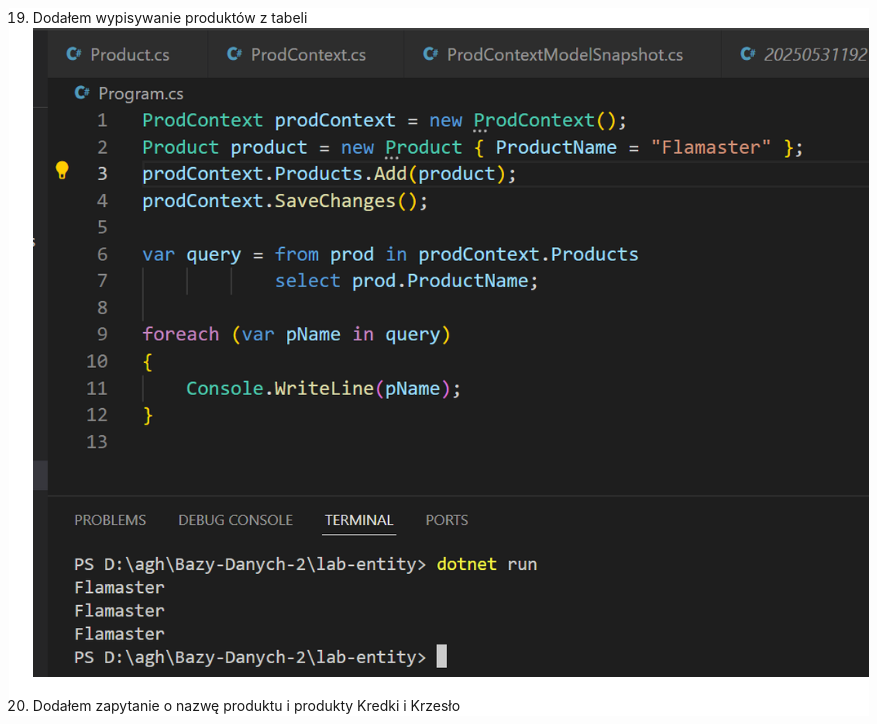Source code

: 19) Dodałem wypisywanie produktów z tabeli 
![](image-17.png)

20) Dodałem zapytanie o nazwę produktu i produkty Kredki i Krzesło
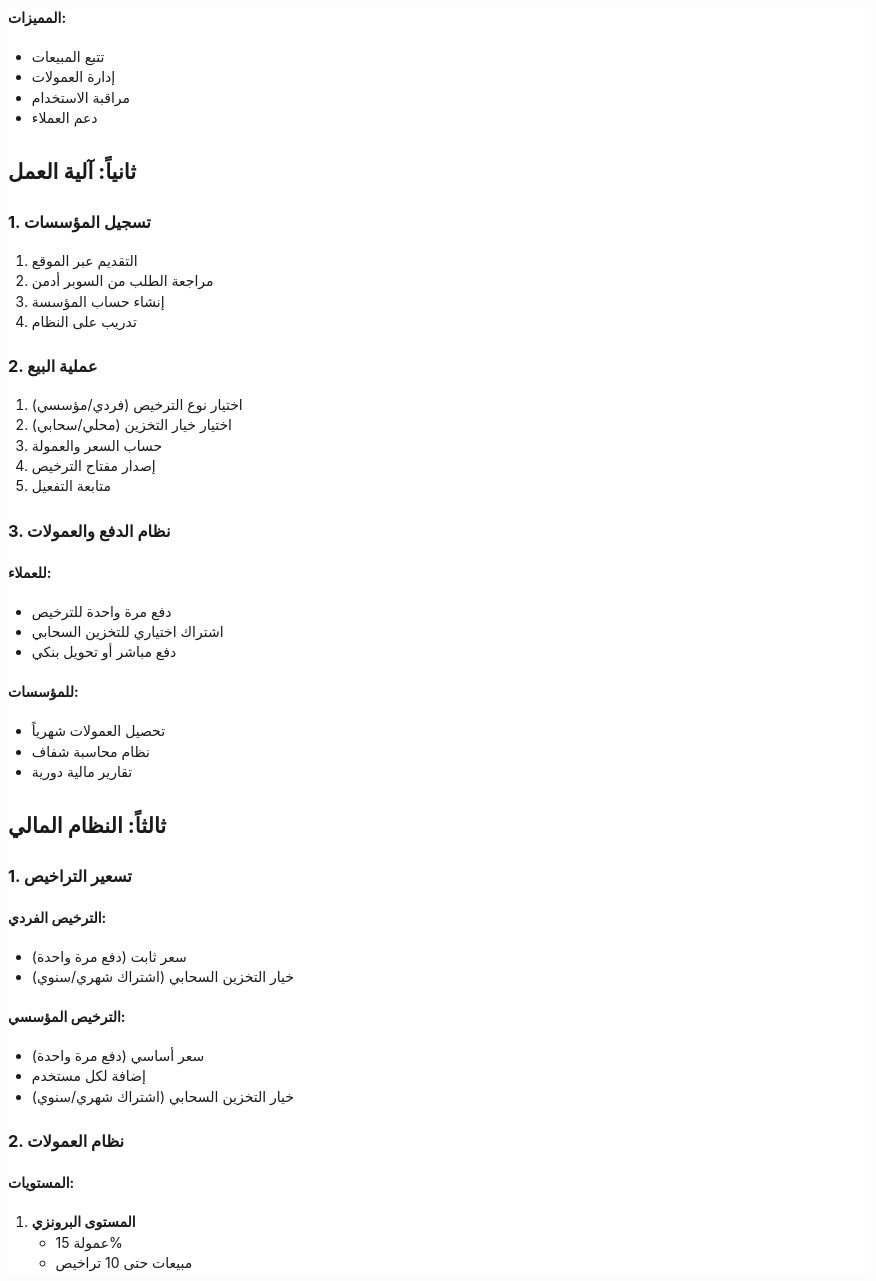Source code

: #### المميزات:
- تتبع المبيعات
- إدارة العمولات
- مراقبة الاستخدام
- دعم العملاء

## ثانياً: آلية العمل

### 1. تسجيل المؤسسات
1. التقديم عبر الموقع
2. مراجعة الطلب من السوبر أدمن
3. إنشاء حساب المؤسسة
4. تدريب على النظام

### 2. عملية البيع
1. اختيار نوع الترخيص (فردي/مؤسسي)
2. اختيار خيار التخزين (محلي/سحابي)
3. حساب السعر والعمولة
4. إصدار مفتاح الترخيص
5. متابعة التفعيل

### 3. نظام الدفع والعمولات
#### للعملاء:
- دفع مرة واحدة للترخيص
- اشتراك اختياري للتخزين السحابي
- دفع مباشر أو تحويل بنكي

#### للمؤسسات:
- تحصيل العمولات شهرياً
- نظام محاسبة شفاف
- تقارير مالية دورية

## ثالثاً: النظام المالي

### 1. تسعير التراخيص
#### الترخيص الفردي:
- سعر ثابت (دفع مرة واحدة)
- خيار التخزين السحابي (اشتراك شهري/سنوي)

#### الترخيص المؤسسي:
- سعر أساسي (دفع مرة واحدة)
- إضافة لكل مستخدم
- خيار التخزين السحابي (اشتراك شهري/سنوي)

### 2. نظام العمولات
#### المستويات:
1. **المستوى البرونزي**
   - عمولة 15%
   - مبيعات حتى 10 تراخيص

• **What you are asked to do**: Please return every line in the data that includes the string "Dodałem".

• **Answer section**:
: 19) Dodałem wypisywanie produktów z tabeli 
20) Dodałem zapytanie o nazwę produktu i produkty Kredki i Krzesło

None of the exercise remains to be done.